The classification model used was the Deep Neural Network (deep neural networks) which consists of computational models based on mathematical calculations capable of performing machine learning and visual pattern recognition.

The burnt area mapping algorithm consisted of two phases: training and prediction. Based on the burnt and unburnt training samples, the following spectral bands were used as input to the burnt area classification model: red (RED - 0.65 µm), near infrared (NIR - 0.86 µm) and short wave infrared (SWIR 1 - 1.6 µm and SWIR 2 - 2.2 µm). In addition to these selected spectral bands, the Landsat bands 2 to 7 and the NDVI (Normalized Difference Vegetation Index), NBR (Normalized Burn Index) and Delta NBR indices were tested. These spectral Landsat bands were chosen based on their sensitivity to fire events. The training data input was divided into two sets: 70% of the samples used for training and 30% for testing.


After training and testing the model, the classification was applied with Landsat images fortnightly for the entire period of analysis (1985 to 2019). A spatial filter was applied to remove noise and fill small empty gaps: areas smaller than or equal to 1.4 hectares (16 pixels) were removed, and empty gaps smaller than or equal to 5.8 ha (64 pixels) were filled as areas burned.

After evaluating the classification results, post classification filters were also applied, removing pixels that were in the following land cover and land use classes from the MapBiomas Collection 6 in the biomes:

Amazon: Water, Urbanized Area and Rocky Outcrop;

Caatinga: Water and Rocky Outcrop;

Cerrado: Water and Urbanized Area;

Atlantic Forest: Water, Urbanized Area and Rice;

Pampa: Rice, Soybeans, Other Temporary Crops, Urbanized Area and Water;

Pantanal: Water, Soybeans and Other Temporary Crops;

As Deep Learning methods require large  computational processing, implementations were based on graphics processing units (GPUs) and specialized hardware components to perform parallel arithmetic operations. Access to GPUs in a virtual machine environment was implemented on the Google Cloud Platform (, a set of cloud computing services provided by Google.

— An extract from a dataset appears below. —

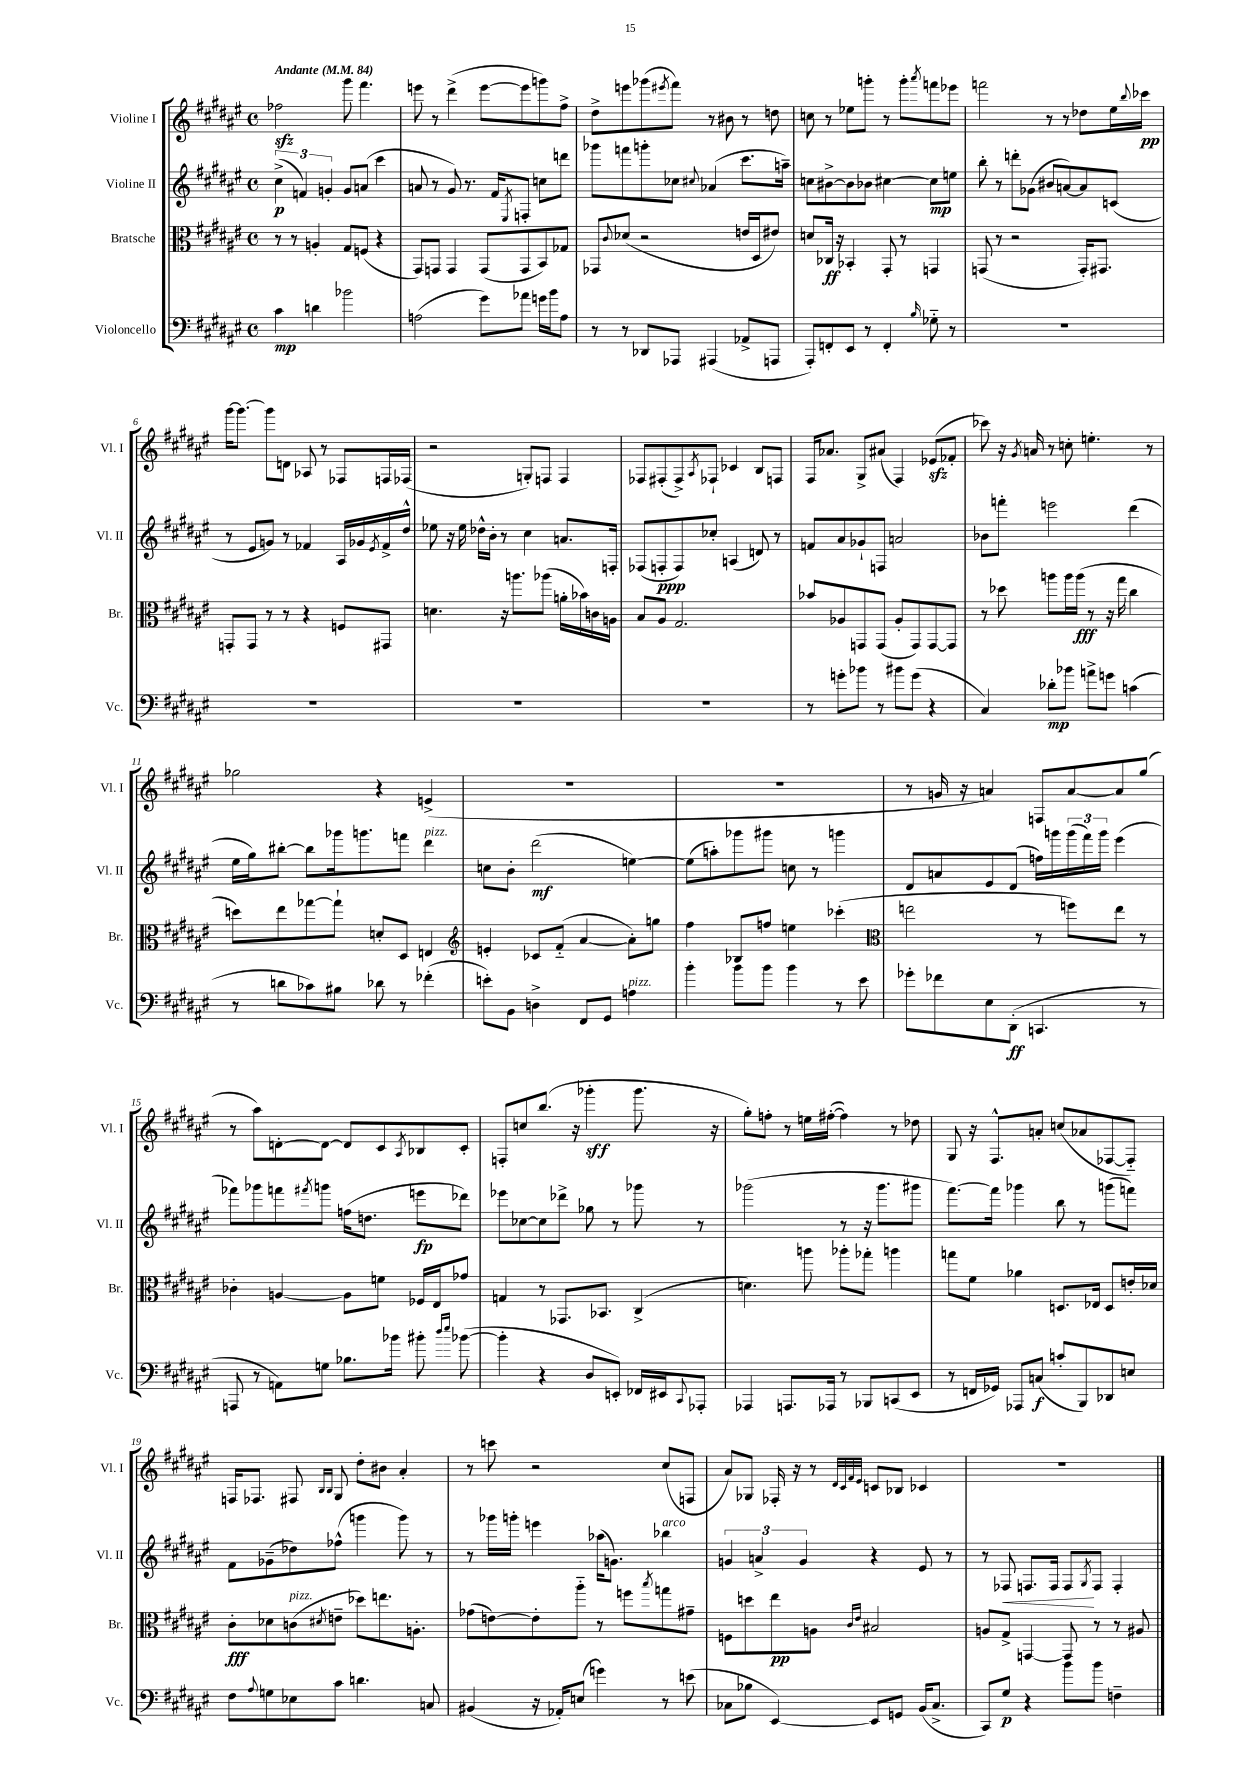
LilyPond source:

To obtain the information of the month the fire scar was mapped, post-classification processing was performed to retrieve the date information of the pixel that was burned, from the date of the pixel in which the annual mosaic was constructed from of the minimum NBR.


Evaluations of the classification of fire scars were carried out with monthly Landsat images, with visual inspection, statistics and relationship with land use and land cover, in addition to comparison with reference maps (MODIS and INPE).


The validation of the burnt area mappings was carried out by biome, considering the years 2007, 2011 and 2019. Each of the biomes was divided into areas of 2 km by 2 km, spatially integrated with the data of burnt areas from the FIRMS (Fire Information for Resource Management System -, for the same years, where the sampling units were grouped into 4 categories: without fire occurrence, with up to 32% fire occurrence, with occurrence of fire between 32% and 70% and with occurrence of fire above 70%.

Then, the validation sampling units for each category, year and biome were randomly selected.

For each selected sampling unit, a Landsat image of minimum annual NBR was extracted. Then, automatic segmentation of all images from the selected sampling units was performed. The segments were interpreted in order to clarify which had the occurrence of fires. After the interpretation of all segments, their centroids were obtained (validation points)

The validation points (fire and non-fire) were spatially integrated with the MapBiomas Fogo mappings, making it possible to assess the qualities of the mappings and obtain the accuracy of the classification.